A workers and farmers government will neither float bonds nor levy taxes on working people. A government of the toilers will provide universal lifetime education, health care, and disability and pension benefits by drawing on society’s enormous surplus wealth—wealth that is produced in one and only one way, by the transformation of nature by social labor.

The flyer distributed at the Los Angeles rally says, “It is our labor, not the largesse of the capitalists, that creates the wealth that provides for education, health care, and other vital necessities.” That’s a true statement, but it misses the most important point from the standpoint of the vast toiling majority.

It is the labor of working people that creates the massive surplus value that capitalists appropriate and from which they derive their profits and power. Nothing workers get in terms of schooling, medical care, or pensions is charity—it’s all produced by us.

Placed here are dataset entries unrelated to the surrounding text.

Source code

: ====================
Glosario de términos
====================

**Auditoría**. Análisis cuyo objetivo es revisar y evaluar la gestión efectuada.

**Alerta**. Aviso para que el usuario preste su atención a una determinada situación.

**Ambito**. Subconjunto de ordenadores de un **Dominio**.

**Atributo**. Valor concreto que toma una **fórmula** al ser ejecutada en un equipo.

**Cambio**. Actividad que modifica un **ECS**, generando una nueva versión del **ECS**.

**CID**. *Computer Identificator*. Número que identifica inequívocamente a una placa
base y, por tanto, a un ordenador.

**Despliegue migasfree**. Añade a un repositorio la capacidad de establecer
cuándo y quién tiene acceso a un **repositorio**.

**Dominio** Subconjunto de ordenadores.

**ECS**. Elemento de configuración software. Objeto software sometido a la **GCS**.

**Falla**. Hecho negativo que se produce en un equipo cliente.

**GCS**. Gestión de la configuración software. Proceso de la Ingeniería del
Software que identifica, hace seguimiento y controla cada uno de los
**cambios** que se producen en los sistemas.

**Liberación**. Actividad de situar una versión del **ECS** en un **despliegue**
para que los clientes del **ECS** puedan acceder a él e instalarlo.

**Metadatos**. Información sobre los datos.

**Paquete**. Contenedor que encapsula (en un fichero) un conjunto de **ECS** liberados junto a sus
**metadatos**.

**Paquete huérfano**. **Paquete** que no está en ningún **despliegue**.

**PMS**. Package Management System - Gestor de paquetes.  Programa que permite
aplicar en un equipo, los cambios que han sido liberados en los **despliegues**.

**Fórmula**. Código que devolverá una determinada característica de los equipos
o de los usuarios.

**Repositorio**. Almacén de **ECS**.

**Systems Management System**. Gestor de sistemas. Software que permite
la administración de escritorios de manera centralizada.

At the same time, everything we have—above and beyond what bosses must pay in wages to maintain and reproduce the labor power they need to keep production up and profits rolling in—is the product over decades of what working people have fought for, won, and defended in struggle. That, too, comes from nowhere else.

*****

Today, as a result of the grinding impact of the capitalist crisis on tens of millions of working people, communists are finding growing receptivity among workers to discussing a revolutionary perspective along the road to power. An expanding Militant Army is going door to door in working-class neighborhoods with a newspaper “published in the interests of working people” that reports each week on imperialism’s crises and wars and how workers and farmers are organizing and fighting.

The Militant is our most powerful political tool right now, supplemented by books and pamphlets by revolutionary leaders recording the lessons of working-class struggles worldwide for more than 150 years.